■ **The problem**
Go through the entries below from the first line and output each one exactly, up to and including the line with "o aumento do clock possui pouca influência no".

■ **Transcribed page contents**

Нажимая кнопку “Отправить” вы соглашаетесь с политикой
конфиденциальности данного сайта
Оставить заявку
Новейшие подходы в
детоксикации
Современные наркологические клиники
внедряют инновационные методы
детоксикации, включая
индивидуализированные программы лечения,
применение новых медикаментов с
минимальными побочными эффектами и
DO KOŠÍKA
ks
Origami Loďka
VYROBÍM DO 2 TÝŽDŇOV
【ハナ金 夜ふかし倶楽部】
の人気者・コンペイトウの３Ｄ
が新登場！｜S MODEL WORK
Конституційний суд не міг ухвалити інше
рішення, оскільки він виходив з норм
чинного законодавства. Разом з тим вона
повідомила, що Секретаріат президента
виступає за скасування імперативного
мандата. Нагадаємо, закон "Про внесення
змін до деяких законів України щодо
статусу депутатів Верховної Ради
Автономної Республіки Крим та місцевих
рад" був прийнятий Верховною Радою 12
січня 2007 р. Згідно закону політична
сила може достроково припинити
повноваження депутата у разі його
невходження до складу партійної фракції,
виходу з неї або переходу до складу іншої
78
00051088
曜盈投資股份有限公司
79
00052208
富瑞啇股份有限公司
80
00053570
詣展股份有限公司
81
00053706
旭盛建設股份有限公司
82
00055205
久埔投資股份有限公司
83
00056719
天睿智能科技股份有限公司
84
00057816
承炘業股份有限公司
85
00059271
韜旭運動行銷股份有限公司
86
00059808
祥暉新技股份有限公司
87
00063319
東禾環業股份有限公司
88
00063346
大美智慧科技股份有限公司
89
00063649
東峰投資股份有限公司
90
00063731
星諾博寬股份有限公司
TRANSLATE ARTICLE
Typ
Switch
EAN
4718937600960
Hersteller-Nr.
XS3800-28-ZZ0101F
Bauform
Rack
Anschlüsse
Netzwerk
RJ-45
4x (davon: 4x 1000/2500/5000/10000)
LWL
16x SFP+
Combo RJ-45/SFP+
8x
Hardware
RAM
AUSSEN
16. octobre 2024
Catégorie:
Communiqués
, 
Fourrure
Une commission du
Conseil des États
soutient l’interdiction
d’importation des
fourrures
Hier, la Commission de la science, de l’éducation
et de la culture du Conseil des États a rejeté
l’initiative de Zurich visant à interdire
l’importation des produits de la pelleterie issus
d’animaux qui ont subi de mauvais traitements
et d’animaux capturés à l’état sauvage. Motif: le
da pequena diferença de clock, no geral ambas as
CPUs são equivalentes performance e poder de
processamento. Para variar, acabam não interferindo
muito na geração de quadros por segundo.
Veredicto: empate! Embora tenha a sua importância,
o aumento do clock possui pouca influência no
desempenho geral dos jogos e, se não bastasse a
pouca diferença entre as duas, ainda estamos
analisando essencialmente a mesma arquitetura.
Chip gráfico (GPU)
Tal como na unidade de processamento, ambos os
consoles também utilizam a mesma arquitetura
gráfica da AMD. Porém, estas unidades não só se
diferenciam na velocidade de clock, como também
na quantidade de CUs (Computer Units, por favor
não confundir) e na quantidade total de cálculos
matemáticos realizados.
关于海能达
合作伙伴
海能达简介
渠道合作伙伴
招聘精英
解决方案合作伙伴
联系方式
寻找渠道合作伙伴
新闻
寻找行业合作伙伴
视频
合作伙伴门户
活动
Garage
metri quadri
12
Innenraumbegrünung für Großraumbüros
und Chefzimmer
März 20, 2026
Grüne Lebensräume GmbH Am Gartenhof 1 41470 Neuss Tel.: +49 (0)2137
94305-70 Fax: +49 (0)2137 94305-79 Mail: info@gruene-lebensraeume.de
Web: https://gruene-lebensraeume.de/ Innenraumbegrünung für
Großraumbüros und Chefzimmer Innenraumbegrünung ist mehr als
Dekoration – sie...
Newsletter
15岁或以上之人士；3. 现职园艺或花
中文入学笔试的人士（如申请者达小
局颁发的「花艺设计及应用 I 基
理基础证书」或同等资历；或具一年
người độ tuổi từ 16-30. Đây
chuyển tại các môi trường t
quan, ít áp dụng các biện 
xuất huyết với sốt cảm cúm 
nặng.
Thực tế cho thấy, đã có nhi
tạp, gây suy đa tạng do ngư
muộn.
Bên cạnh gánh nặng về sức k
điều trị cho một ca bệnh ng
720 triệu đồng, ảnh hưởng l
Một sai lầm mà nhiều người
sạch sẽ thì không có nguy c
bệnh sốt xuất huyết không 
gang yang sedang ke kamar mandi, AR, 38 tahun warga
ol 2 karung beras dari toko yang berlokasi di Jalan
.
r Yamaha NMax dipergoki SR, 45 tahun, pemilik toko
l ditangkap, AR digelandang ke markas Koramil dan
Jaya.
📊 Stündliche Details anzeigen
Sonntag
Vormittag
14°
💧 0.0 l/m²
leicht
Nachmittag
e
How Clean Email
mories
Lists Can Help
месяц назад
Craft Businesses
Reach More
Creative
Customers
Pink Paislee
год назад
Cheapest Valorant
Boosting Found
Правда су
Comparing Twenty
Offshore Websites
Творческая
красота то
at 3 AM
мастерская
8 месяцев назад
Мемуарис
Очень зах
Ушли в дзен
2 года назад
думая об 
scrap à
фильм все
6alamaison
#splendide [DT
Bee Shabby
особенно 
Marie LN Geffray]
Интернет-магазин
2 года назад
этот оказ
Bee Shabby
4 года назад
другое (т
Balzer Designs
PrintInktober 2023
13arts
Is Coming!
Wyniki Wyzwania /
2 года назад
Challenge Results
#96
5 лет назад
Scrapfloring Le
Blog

■ **Exercise answer**
Нажимая кнопку “Отправить” вы соглашаетесь с политикой
конфиденциальности данного сайта
Оставить заявку
Новейшие подходы в
детоксикации
Современные наркологические клиники
внедряют инновационные методы
детоксикации, включая
индивидуализированные программы лечения,
применение новых медикаментов с
минимальными побочными эффектами и
DO KOŠÍKA
ks
Origami Loďka
VYROBÍM DO 2 TÝŽDŇOV
【ハナ金 夜ふかし倶楽部】
の人気者・コンペイトウの３Ｄ
が新登場！｜S MODEL WORK
Конституційний суд не міг ухвалити інше
рішення, оскільки він виходив з норм
чинного законодавства. Разом з тим вона
повідомила, що Секретаріат президента
виступає за скасування імперативного
мандата. Нагадаємо, закон "Про внесення
змін до деяких законів України щодо
статусу депутатів Верховної Ради
Автономної Республіки Крим та місцевих
рад" був прийнятий Верховною Радою 12
січня 2007 р. Згідно закону політична
сила може достроково припинити
повноваження депутата у разі його
невходження до складу партійної фракції,
виходу з неї або переходу до складу іншої
78
00051088
曜盈投資股份有限公司
79
00052208
富瑞啇股份有限公司
80
00053570
詣展股份有限公司
81
00053706
旭盛建設股份有限公司
82
00055205
久埔投資股份有限公司
83
00056719
天睿智能科技股份有限公司
84
00057816
承炘業股份有限公司
85
00059271
韜旭運動行銷股份有限公司
86
00059808
祥暉新技股份有限公司
87
00063319
東禾環業股份有限公司
88
00063346
大美智慧科技股份有限公司
89
00063649
東峰投資股份有限公司
90
00063731
星諾博寬股份有限公司
TRANSLATE ARTICLE
Typ
Switch
EAN
4718937600960
Hersteller-Nr.
XS3800-28-ZZ0101F
Bauform
Rack
Anschlüsse
Netzwerk
RJ-45
4x (davon: 4x 1000/2500/5000/10000)
LWL
16x SFP+
Combo RJ-45/SFP+
8x
Hardware
RAM
AUSSEN
16. octobre 2024
Catégorie:
Communiqués
, 
Fourrure
Une commission du
Conseil des États
soutient l’interdiction
d’importation des
fourrures
Hier, la Commission de la science, de l’éducation
et de la culture du Conseil des États a rejeté
l’initiative de Zurich visant à interdire
l’importation des produits de la pelleterie issus
d’animaux qui ont subi de mauvais traitements
et d’animaux capturés à l’état sauvage. Motif: le
da pequena diferença de clock, no geral ambas as
CPUs são equivalentes performance e poder de
processamento. Para variar, acabam não interferindo
muito na geração de quadros por segundo.
Veredicto: empate! Embora tenha a sua importância,
o aumento do clock possui pouca influência no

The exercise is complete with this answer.